FUTEK has a high mixture and variety of parts. The Zeiss Micura and Calypso software eat up the work through intelligent measurement and self-optimization.

A major feature that FUTEK appreciates is the ability to program offline. They have one seat of remote programming, and as soon as the engineering design is complete, the AutoCAD file is ready to download. The inspection routine is programmed offline and then loaded over to the Micura once the actual part is ready for inspection. “We have 90% of the program ready to go before the part is even machined,” details Maria. “We are set when it comes in for first article. On the old machine we would have to start programming a new routine when the part came for first article. That takes a lot of time, and the CNC machine would sit idle while we figured out the best and most efficient way to check the part.” The offline programming has also sped up the process for outside vendors in the supply chain. “We work very closely with our vendors so when they send us or bring us a first article part we are ready to go. It is doubly beneficial to them. It saves time on first article, and is measured by the same machine that will check every one of their production parts. Usually, you are at the mercy of whatever machine they have. Some have manual CMM machines, but none have the level of our Zeiss Micura. We have eliminated the possible issue of their measurements showing different results than ours.”

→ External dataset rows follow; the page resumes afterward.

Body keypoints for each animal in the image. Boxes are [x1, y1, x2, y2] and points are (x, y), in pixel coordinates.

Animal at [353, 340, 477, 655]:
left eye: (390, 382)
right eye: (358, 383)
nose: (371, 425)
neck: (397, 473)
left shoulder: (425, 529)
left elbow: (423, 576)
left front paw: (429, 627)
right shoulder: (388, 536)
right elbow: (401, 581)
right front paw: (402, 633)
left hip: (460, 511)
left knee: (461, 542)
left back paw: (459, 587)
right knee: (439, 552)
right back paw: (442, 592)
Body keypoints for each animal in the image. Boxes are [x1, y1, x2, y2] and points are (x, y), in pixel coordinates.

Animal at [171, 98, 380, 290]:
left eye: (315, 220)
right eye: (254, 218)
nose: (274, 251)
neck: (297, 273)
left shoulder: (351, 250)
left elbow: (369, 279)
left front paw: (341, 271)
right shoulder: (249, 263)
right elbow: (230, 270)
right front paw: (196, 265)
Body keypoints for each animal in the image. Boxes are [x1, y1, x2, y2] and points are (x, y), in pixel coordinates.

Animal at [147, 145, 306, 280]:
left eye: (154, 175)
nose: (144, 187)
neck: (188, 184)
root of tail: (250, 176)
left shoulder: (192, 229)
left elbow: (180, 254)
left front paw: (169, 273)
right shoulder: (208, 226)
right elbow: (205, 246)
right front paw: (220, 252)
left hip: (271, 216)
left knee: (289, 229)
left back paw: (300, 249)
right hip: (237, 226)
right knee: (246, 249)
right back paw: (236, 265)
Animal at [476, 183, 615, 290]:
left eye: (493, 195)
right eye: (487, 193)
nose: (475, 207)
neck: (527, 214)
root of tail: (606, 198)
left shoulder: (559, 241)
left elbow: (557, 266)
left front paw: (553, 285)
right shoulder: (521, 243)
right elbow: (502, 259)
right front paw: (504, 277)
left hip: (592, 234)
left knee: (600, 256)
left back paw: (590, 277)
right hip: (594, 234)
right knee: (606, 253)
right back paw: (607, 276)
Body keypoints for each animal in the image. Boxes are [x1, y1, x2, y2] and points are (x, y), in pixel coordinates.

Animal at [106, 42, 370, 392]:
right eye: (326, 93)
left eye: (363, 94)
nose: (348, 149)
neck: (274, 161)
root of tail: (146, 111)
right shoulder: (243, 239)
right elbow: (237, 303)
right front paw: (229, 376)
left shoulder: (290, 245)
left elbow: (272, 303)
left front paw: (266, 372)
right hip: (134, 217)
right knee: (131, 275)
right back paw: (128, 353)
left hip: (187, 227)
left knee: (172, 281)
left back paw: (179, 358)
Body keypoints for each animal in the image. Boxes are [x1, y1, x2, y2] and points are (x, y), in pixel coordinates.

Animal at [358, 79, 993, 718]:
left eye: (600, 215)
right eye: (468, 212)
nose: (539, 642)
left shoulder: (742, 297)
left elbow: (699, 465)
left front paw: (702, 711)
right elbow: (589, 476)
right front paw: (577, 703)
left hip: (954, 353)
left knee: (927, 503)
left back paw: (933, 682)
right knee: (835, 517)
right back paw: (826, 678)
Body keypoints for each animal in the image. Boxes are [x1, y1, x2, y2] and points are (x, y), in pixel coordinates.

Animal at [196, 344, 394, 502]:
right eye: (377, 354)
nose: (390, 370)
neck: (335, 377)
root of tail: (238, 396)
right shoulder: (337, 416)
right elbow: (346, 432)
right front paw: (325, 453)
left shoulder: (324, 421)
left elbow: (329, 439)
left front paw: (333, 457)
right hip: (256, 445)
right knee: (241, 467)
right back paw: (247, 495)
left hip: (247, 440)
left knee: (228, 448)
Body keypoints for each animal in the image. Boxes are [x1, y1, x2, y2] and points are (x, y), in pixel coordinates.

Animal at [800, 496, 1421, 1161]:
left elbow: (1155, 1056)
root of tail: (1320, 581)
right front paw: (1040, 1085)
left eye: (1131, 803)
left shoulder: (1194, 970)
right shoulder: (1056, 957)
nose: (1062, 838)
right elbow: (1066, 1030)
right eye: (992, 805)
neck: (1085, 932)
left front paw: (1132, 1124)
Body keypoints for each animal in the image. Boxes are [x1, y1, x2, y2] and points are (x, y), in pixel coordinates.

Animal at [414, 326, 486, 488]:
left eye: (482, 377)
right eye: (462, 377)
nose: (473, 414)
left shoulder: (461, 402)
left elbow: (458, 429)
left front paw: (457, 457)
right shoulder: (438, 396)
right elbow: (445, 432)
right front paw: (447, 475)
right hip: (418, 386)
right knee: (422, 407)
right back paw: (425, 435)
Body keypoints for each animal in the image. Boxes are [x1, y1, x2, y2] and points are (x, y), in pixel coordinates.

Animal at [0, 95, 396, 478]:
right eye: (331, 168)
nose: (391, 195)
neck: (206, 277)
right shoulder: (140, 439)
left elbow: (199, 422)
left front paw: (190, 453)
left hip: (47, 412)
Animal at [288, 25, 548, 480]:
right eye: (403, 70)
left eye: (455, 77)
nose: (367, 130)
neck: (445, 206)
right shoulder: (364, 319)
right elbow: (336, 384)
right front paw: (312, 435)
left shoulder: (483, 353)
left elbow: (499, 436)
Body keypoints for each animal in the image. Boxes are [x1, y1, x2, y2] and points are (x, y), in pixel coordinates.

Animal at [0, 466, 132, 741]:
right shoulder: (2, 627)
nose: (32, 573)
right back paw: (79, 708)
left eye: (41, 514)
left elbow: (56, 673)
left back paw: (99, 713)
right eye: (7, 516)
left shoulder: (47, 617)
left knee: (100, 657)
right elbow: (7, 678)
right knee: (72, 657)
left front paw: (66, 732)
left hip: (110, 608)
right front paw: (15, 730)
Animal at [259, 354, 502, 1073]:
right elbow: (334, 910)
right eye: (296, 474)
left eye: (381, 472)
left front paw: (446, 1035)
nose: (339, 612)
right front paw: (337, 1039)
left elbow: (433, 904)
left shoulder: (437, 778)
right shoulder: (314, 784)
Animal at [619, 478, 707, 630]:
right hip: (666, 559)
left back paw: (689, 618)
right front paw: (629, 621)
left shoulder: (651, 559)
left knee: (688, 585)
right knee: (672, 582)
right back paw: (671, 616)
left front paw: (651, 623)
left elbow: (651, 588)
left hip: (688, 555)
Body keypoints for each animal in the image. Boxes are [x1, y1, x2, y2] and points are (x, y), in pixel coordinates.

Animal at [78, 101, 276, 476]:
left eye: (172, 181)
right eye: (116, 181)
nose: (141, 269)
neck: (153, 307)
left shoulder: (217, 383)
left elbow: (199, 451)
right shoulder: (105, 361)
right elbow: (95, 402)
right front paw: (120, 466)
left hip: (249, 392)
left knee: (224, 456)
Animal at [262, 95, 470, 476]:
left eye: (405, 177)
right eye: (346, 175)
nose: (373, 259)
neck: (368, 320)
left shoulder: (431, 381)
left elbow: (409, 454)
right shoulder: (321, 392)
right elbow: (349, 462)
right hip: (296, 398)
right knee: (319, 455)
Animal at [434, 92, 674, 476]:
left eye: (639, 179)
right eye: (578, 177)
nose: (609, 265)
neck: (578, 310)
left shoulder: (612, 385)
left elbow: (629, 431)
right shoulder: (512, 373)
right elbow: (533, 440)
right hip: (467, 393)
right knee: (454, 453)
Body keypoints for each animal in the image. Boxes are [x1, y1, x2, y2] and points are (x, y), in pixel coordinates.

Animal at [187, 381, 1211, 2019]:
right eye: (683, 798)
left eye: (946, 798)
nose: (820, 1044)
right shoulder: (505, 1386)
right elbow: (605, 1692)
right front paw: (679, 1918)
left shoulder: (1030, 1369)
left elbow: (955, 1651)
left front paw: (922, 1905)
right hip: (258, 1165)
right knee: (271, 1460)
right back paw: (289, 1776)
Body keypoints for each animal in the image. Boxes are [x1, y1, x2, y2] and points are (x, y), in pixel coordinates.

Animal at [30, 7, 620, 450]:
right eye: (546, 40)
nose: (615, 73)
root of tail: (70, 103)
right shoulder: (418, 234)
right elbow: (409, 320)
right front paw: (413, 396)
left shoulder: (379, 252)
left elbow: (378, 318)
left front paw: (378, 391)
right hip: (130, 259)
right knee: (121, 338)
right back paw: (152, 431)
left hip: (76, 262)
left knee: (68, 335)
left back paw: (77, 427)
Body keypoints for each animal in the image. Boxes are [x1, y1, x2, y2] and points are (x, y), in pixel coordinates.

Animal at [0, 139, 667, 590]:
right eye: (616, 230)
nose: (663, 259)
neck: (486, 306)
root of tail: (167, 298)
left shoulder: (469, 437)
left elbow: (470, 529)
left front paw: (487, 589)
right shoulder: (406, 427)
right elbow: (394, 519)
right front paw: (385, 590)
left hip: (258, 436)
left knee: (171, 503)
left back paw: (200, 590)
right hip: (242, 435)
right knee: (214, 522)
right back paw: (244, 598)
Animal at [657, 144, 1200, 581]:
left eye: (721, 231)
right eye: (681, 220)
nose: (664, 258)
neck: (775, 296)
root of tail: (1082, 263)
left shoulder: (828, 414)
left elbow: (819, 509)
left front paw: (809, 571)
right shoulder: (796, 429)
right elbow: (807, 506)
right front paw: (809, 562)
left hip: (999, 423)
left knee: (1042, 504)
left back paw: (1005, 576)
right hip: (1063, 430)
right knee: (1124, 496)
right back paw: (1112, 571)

FUTEK validates the Zeiss Micura every morning. ISO 10012 recommends that you calibrate instruments every day or validate the accuracy, so there is no more than one day’s worth of parts at risk. If you find it to be out of calibration, then you have to go back to the last time it was calibrated. Every part in between is suspect. With daily verification every part measured is still in-house and can be remeasured if necessary. “We’ve been very pleased with the Zeiss Micura even though it doesn’t match the spec in their literature,” jokes Thomas. “Zeiss’s specifications guarantee that it would be accurate to .7 micron +L/400. We are not getting anywhere near that. We’re getting .2 micron, and it’s not dependent on the length of the part. We’re talking across all 500mm of measurement at .2 micron. Even Zeiss is impressed with that performance. Pacific Inspection has even used our machine to demonstrate GR&R to prospective customers. We take great care of it and it takes great care of us.”

All of FUTEK’s parts are not just designed, engineered and made in the USA. They are made right here in Irvine, California. “Everything we do is here,” concludes Thomas. “We’ve been in the community for 30 years, and most of our vendors are local too. All the mission-critical work like micro soldering, wiring, lamination and calibrating are all done in-house. Most of the special processes have been brought in-house as well. We do our own milling, turning, laser marking, laser welding, grinding, and EDM. We don’t do any anodizing or heat-treating, but everything else is done onsite. When you buy FUTEK know that we take great pride in what we do and where it is made.”